I’m really interested in orientalism. And I think it starts in that period – with Thomas de Qincey writing about the terrifying eastern numberless hoards, the various novels that were written about the Thugs, and the First Opium war in 1839. As for worrying about the book, as I said, I was a little anxious that the book might be seen as re-treading those old tropes, but I intended it more as a reworking of the old adventure stories with a more modern and satirical take - so that the British aren’t necessarily the heroes and the romance that Avery imagines is largely a fantasy with a nasty core. On the other hand, while I do completely understand the offensiveness of the idea of orientalism, the fact is that Westerners were, and are still, fascinated and overwhelmed and drawn by the difference and the beauty and exoticism of the East - for good or ill, it’s a fact. My hunch is that with the burgeoning economies of India and the countries further East - China - this may well be a romanticisation but it is also less and less an instrument of oppression.

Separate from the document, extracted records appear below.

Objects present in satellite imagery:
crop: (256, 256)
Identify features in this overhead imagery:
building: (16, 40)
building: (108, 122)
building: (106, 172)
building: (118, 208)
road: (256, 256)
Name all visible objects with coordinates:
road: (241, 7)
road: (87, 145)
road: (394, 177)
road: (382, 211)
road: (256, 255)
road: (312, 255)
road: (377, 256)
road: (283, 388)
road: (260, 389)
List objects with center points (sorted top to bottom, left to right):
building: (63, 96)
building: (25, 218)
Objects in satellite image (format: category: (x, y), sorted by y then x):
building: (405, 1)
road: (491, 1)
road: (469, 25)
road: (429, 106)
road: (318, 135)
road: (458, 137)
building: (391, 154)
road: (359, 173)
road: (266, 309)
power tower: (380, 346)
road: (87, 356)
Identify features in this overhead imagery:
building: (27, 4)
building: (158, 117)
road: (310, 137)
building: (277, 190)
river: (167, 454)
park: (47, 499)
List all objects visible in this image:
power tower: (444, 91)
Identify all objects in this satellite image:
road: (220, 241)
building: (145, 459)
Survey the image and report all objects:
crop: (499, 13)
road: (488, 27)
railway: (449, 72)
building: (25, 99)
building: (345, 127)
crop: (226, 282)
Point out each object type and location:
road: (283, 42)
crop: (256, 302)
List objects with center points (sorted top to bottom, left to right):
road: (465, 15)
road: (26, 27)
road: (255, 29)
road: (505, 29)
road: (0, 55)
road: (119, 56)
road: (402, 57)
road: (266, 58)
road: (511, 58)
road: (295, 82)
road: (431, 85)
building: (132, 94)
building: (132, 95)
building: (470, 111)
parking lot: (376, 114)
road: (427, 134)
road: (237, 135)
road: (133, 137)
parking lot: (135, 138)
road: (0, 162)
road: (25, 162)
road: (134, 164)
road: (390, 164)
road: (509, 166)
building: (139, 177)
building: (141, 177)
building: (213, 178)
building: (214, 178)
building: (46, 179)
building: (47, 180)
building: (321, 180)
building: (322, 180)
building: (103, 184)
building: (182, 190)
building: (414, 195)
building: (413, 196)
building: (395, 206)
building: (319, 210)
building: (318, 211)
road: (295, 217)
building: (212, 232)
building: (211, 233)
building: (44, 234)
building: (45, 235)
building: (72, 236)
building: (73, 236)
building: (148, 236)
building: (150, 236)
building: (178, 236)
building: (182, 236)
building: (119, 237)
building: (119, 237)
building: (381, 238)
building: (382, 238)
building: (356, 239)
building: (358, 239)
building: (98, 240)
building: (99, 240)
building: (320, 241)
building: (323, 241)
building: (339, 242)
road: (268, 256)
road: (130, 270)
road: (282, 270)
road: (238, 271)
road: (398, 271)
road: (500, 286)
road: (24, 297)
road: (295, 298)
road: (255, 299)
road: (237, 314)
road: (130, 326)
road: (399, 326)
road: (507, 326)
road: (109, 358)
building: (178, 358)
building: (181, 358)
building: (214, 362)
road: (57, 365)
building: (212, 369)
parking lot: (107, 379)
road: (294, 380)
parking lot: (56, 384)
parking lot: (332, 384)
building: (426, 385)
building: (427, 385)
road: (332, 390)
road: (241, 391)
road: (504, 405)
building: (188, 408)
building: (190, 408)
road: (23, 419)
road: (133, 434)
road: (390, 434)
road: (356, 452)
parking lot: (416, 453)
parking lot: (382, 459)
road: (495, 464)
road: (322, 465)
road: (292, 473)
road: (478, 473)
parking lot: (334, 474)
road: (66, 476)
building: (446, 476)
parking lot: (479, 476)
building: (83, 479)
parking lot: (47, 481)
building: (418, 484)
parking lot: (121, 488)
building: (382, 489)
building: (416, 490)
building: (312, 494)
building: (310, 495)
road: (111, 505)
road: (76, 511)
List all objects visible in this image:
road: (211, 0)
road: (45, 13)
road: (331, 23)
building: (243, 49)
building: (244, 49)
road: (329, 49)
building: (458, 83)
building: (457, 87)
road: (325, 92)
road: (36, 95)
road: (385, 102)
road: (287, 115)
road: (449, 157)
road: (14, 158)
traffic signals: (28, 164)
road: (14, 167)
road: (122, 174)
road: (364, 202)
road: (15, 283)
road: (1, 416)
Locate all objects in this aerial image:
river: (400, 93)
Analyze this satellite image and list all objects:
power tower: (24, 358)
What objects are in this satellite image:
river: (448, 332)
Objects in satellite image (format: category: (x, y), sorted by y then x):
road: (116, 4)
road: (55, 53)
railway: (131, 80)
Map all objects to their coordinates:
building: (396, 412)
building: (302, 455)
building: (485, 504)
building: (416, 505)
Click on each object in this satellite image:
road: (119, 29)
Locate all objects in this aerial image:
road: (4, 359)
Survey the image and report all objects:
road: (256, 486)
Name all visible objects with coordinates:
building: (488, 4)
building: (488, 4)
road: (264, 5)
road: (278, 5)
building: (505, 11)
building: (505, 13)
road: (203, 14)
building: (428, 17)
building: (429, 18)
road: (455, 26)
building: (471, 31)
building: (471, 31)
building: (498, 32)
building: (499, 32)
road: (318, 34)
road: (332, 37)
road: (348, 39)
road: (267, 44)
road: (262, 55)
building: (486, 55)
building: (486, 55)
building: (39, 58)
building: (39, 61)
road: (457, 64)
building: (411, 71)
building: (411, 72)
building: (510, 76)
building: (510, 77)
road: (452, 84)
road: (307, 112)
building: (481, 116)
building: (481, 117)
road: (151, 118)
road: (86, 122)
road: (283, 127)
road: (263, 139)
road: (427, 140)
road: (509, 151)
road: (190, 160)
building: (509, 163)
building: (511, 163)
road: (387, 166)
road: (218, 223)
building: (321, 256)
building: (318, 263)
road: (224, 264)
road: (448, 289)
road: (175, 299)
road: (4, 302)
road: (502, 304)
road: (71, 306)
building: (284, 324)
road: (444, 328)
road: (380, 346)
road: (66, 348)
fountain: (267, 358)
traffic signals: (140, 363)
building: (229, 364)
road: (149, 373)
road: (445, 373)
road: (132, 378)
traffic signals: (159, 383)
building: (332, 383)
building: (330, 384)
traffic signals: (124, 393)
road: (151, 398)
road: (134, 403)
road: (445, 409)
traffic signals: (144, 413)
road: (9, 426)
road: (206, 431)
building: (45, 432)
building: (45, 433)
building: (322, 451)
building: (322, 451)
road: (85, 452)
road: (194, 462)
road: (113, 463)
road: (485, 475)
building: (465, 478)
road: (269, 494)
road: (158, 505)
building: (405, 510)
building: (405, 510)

The book is dedicated to your boys. It’s easy to see men and boys would love its derring-do, adventure, Thugs, fighting and gore - and the relative lack of soppy romance. Did you consciously aim for male readers? Did you publish as M.J. Carter to disguise you are a woman, and thus inveigle men into reading you? Do you think most of your readers have in fact been men?
Actually I wrote it, then my agent sent it out to publishers and the three or four who wanted to buy it ALL said: “you’ll have to be gender neutral”. I.e., that the primary or initial audience would likely be men, and men apparently won’t pick up books of this sort if they are obviously written by women, so my full name – which I’d used on my two previous big non-fiction books - couldn’t be used. So there you go. In 2014. But hey, if it sells more copies…
I’ve had a really big response from women!
The Strangler Vine is the first in a trilogy. The second book, The Infidel Strain, is to be set in England. Will it also concern skulduggery in the East India Company?
No - no East India Company in the next one, though a few nods to Blake’s past. The second one involves newspapers, pornography, Chartists, and Evangelical Christians – sex politics and religion. More of my historical hobby horses! And I’m just starting the third one now.